The United States and China announced in a joint statement last April 17 their commitment on “working together” to tackle the climate crisis after U.S. Climate Envoy John Kerry visited Shanghai.
“The United States and China are committed to cooperating with each other and with other countries to tackle the climate crisis, which must be addressed with the seriousness and urgency that it demands,” the two countries said in the statement.
According to the statement, the cooperation between the two countries includes “enhancing their respective actions and cooperating in multilateral processes, including the United Nations Framework Convention on Climate Change and the Paris Agreement.”
The statement further read that both countries will continue to discuss “concrete” actions to reduce emissions, including “policies, measures, and technologies to decarbonize industry and power.”
The two countries also stated that they intend to finance developing countries in transitioning to low-carbon and renewable energy.
Both countries also said that they “look forward” to the two-day virtual climate summit on April 22 to 23, led by U.S. President Joe Biden.
Biden has invited 40 world leaders to the summit, including Chinese President Xi Jinping, but it is unclear if he will attend.
“We very much hope he will take part,” Kerry told reporters in South Korea on April 18 after his visit from China.

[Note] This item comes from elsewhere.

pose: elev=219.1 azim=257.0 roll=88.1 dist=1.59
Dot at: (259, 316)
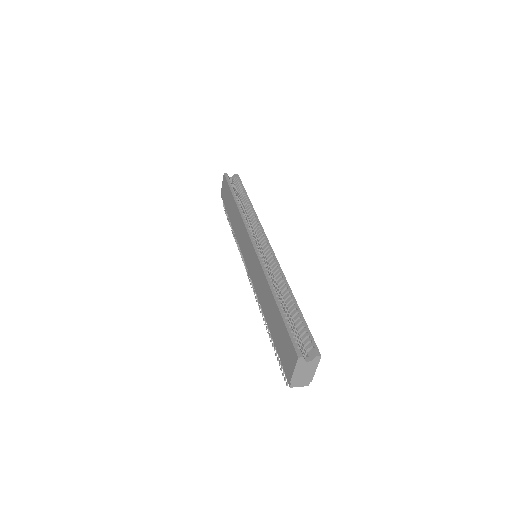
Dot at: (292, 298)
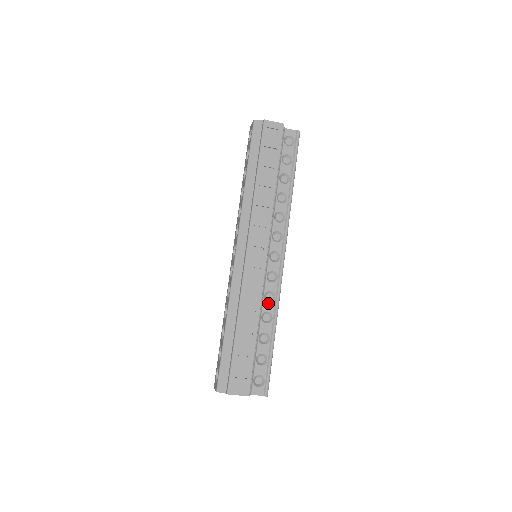
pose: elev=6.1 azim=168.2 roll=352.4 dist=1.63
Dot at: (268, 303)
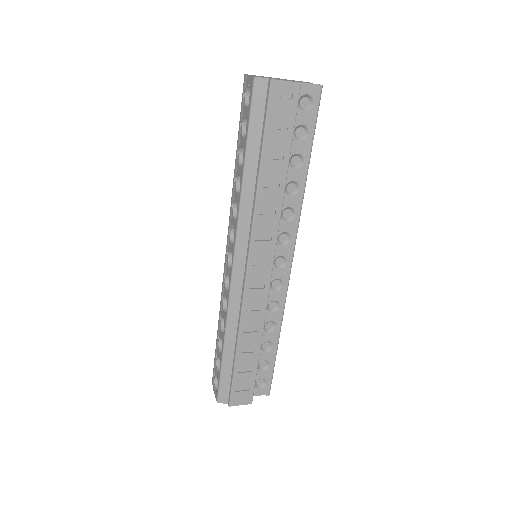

“Of course, every country will make its own decisions. We’re not seeking to force anybody. We’re seeking cooperation,” Kerry further said.
The statement came after Kerry held several meetings with China’s Special Envoy for Climate Change Xie Zhenhua last April 15 to 16 in Shanghai.
Kerry’s visit to Shanghai is the first high-level visit by an official of President Joe Biden’s administration since Biden took office.